Il faut dire qu’ils ont tendance à oublier un petit détail non sans importance : une dépense reste une dépense. Si une famille a acheté les fournitures en juillet, donc avant le versement de l’allocation de rentrée scolaire, ce n’était qu’en avançant des frais. Ce qu'elle fait alors de son argent en septembre c'est son problème, et n'efface pas la dépense précédente par magie. Et, surtout, les dépenses pour l’éducation se poursuivent tout le long de l’année et englobent bien plus que des stylos et des cahiers.
Allocation de rentrée scolaire : une aide qui structure la rentrée des familles
L’allocation de rentrée scolaire ne se limite pas à un coup de pouce ponctuel : elle structure la façon dont les foyers organisent leurs achats. En 2025 les dépenses de rentrée s’élevaient en moyenne à 236 € pour un enfant en primaire, 324 € pour un collégien et 398 € pour un lycéen. Ces montants absorbent presque en totalité l’ARS dès la rentrée, sans même aborder les frais courants de l’année.

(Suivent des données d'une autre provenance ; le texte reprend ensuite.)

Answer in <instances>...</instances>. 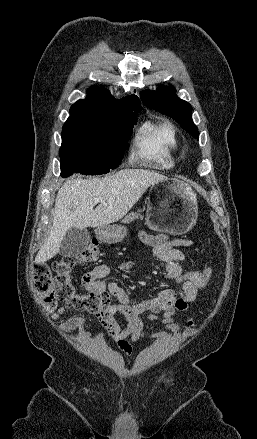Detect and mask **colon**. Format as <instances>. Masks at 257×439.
I'll use <instances>...</instances> for the list:
<instances>
[{
	"mask_svg": "<svg viewBox=\"0 0 257 439\" xmlns=\"http://www.w3.org/2000/svg\"><path fill=\"white\" fill-rule=\"evenodd\" d=\"M99 256L96 242L89 244L77 257L64 256L51 264H39L34 270V282L44 309L53 312L59 303L70 308L94 314L104 313L114 300L119 301L116 294L101 291H80L76 286L72 271L76 262H92ZM212 276V269L187 271L177 279L180 284L189 283L197 288L206 286Z\"/></svg>",
	"mask_w": 257,
	"mask_h": 439,
	"instance_id": "colon-1",
	"label": "colon"
}]
</instances>
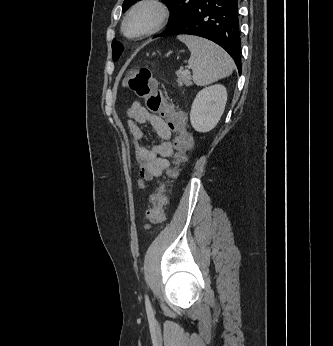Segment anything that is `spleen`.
I'll use <instances>...</instances> for the list:
<instances>
[{
    "mask_svg": "<svg viewBox=\"0 0 333 346\" xmlns=\"http://www.w3.org/2000/svg\"><path fill=\"white\" fill-rule=\"evenodd\" d=\"M191 52L189 66L198 86L213 83L233 72V61L218 45L196 36H179Z\"/></svg>",
    "mask_w": 333,
    "mask_h": 346,
    "instance_id": "spleen-1",
    "label": "spleen"
}]
</instances>
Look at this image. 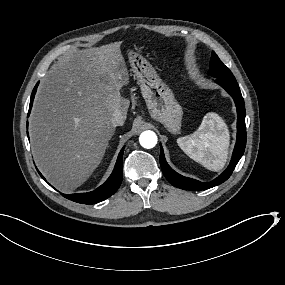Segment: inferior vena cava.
Listing matches in <instances>:
<instances>
[{
    "instance_id": "obj_1",
    "label": "inferior vena cava",
    "mask_w": 285,
    "mask_h": 285,
    "mask_svg": "<svg viewBox=\"0 0 285 285\" xmlns=\"http://www.w3.org/2000/svg\"><path fill=\"white\" fill-rule=\"evenodd\" d=\"M125 119H126V117L122 114V112L120 110H116L113 113V116L111 118V122L114 126H119V125H123V122Z\"/></svg>"
}]
</instances>
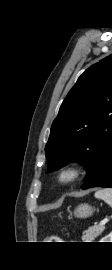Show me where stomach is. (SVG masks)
<instances>
[{"label": "stomach", "instance_id": "0dacf381", "mask_svg": "<svg viewBox=\"0 0 112 270\" xmlns=\"http://www.w3.org/2000/svg\"><path fill=\"white\" fill-rule=\"evenodd\" d=\"M93 208L88 204H80L75 210L74 215L78 218H87L93 214Z\"/></svg>", "mask_w": 112, "mask_h": 270}]
</instances>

Dans ce contexte, les baisses récentes des prix des fournitures, évaluées à –3,4 % en grandes surfaces et –6,2 % dans les magasins spécialisés en juillet (Nielsen IQ / AIPB, cité par HuffPost), représentent un répit relatif. Mais elles ne changent pas l’équilibre : les familles utilisent l’aide pour des achats indispensables et immédiats. À chaque rentrée, une dépense reste une dépense, et l’ARS n’efface pas les arbitrages budgétaires mais elle en atténue le poids.